* WHAT TO DO:
[a] In the blog entries, what tool alone was used to get the Bridgeport mill off the truck and into the shop?
[b] From the blog entries, set down the passage between "I bought it" and "and couldn’t resist.", inclusive.

Affordable Oscilloscope?

Posted: July 28th, 2011 | Author: | Filed under: Blog | Tags: , | Comments Off on Affordable Oscilloscope?

Just saw this scope over at Make. Don’t know much about the specifics and so I will definitely wait until someone does some tests with it.  But $300 for a full functioned dual-channel scope? Incredible. Check it out here.

via Make


New Bridgeport Mill

Posted: July 28th, 2011 | Author: | Filed under: Blog | Tags: , , , , | Comments Off on New Bridgeport Mill

After years of searching for a good deal, last month I bought a beautiful used Bridgeport milling machine for the shop.  Awesome!

I bought it in Bridgeport, CT from a guy selling a lot of equipment from a mold making shop that closed. Originally interested in a small M-head Bridgeport with a small work surface, I saw this variable speed beauty and couldn’t resist.

I got a great deal with all this, and was able to throw in all kinds of extras! A vise in good shape, a rotary table, a high-quality drill bit chuck, a box of misc. mills and a bunch of collets! Here it is at the warehouse with all the good stuff:

And transporting wasn’t as much a problem as I thought. I drove a Penske truck up to the warehouse in Bridgeport, popped the head off (with much friendly help from the forklift operator) and they loaded the beast onto the truck with a pallet. Strapped that sucker down & good to go:

Off-loading was not TOO bad. It would have been a bit easier if I had (a) borrowed a forklift, or (b) asked for any help whatsoever. But amazingly I did get it off the truck and into my shop with nothing more than a pallet jack. The tricky part was compensating for the fact that the truck was too low for the loading dock at the Brooklyn Navy Yard. I had to back the truck up on ramps I made from some 2 x 10 boards lying around. Then I had to work the pallet slowly toward the back of the truck (since I was working against a bit of a slope). This took some time, moving forward a few inches at a time, and screwing a board to the floor of the truck to keep everything from sliding back again. Anyway, it all worked out. Here it is safely on the loading dock:

Once in the shop, I borrowed a friend’s chain hoist & popped the head back on:

Moved everything in place with the pallet jack, and all was done!

* DATA SEGMENT:
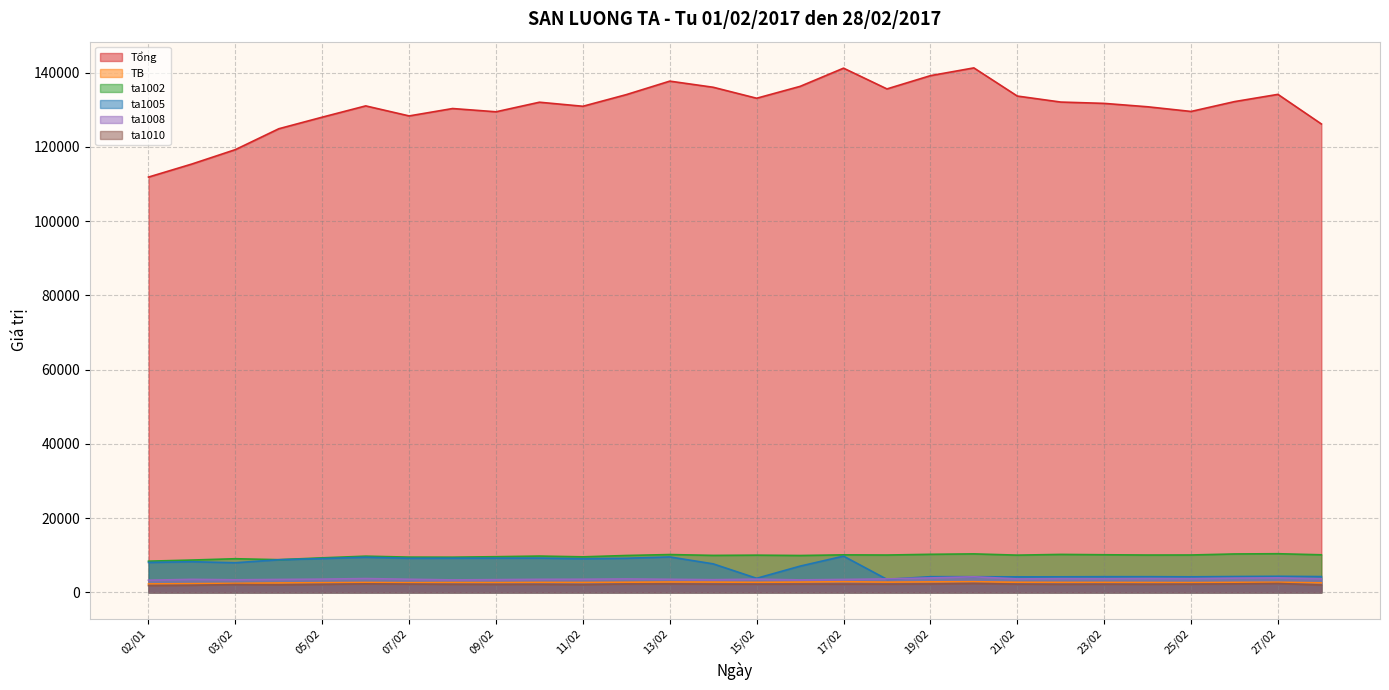

How many lines are shown in the chart?

6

* EXPECTED RESULTS:
[a] A pallet jack.

[b]
I bought it in Bridgeport, CT from a guy selling a lot of equipment from a mold making shop that closed. Originally interested in a small M-head Bridgeport with a small work surface, I saw this variable speed beauty and couldn’t resist.